Crypto liquidations crossed $1 billion over the past 24 hours, wiping out about $980 million million in bullish leveraged bets as the slide forced traders to close positions they could not keep funded.

Price fell under $70,000 earlier in the day, with liquidity heatmaps pointing to further downside.

Liquidity thins out quickly until just under $70,000, per Coinglass data, where another smaller cluster appears. That makes $70,000 a mechanically important level. If price pushes cleanly through it, there’s less forced buying from liquidations to slow the move, raising the risk of a faster flush toward the high $60,000s.

A liquidation heatmap is a map of where leveraged traders are most likely to get forced out.
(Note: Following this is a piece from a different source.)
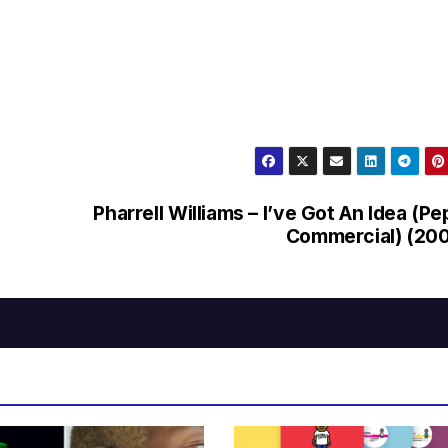
Pharrell Williams – I’ve Got An Idea (Pe
Commercial) (20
Bright bands mark price levels with lots of estimated liquidation points, which can act like short term magnets for price moves. Traders use it to spot crowded zones and likely volatility pockets, not exact turning points.
Silver’s renewed plunge and broader deleveraging across macro trades have added to risk-off positioning, with crypto increasingly trading as part of the same liquidity-driven complex.
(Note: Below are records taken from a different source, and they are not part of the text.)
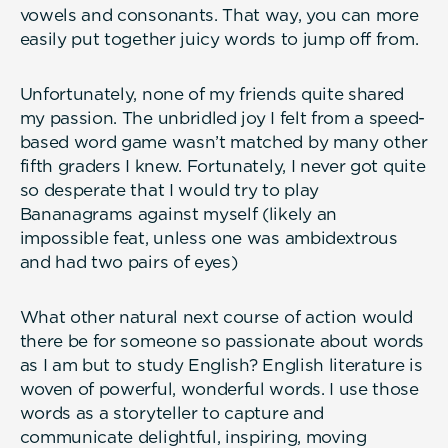
vowels and consonants. That way, you can more
easily put together juicy words to jump off from.
Unfortunately, none of my friends quite shared
my passion. The unbridled joy I felt from a speed-
based word game wasn’t matched by many other
fifth graders I knew. Fortunately, I never got quite
so desperate that I would try to play
Bananagrams against myself (likely an
impossible feat, unless one was ambidextrous
and had two pairs of eyes)
What other natural next course of action would
there be for someone so passionate about words
as I am but to study English? English literature is
woven of powerful, wonderful words. I use those
words as a storyteller to capture and
communicate delightful, inspiring, moving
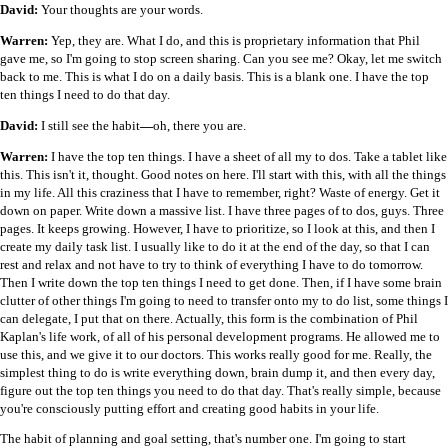
David:
Your thoughts are your words.
Warren:
Yep, they are. What I do, and this is proprietary information that Phil
gave me, so I'm going to stop screen sharing. Can you see me? Okay, let me switch
back to me. This is what I do on a daily basis. This is a blank one. I have the top
ten things I need to do that day.
David:
I still see the habit
—
oh, there you are.
Warren:
I have the top ten things. I have a sheet of all my to dos. Take a tablet like
this. This isn't it, thought. Good notes on here. I'll start with this, with all the things
in my life. All this craziness that I have to remember, right? Waste of energy. Get it
down on paper. Write down a massive list. I have three pages of to dos, guys. Three
pages. It keeps growing. However, I have to prioritize, so I look at this, and then I
create my daily task list. I usually like to do it at the end of the day, so that I can
rest and relax and not have to try to think of everything I have to do tomorrow.
Then I write down the top ten things I need to get done. Then, if I have some brain
clutter of other things I'm going to need to transfer onto my to do list, some things I
can delegate, I put that on there. Actually, this form is the combination of Phil
Kaplan's life work, of all of his personal development programs. He allowed me to
use this, and we give it to our doctors. This works really good for me. Really, the
simplest thing to do is write everything down, brain dump it, and then every day,
figure out the top ten things you need to do that day. That's really simple, because
you're consciously putting effort and creating good habits in your life.
The habit of planning and goal setting, that's number one. I'm going to start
Meanwhile, prediction markets are also signaling a shift in sentiment. On Polymarket, contracts tied to bitcoin’s 2026 price outcomes now skew toward lower levels, with traders assigning the highest probability to prices at or below $65,000.

Odds for deeper drawdowns into the mid-$50,000 range have climbed in recent days, while expectations for six-figure prices have faded sharply from January highs.

Flows data points to similar caution. US-listed spot bitcoin ETFs have logged net outflows this week, while activity in perpetual futures has thinned as leverage is reduced.

Some market participants still view the $68,000 to $70,000 zone as a key technical area, citing heavy prior trading activity and long-term holder cost bases clustered nearby.

A sustained break below that range could open the door to a deeper consolidation phase, echoing prior post-rally drawdowns.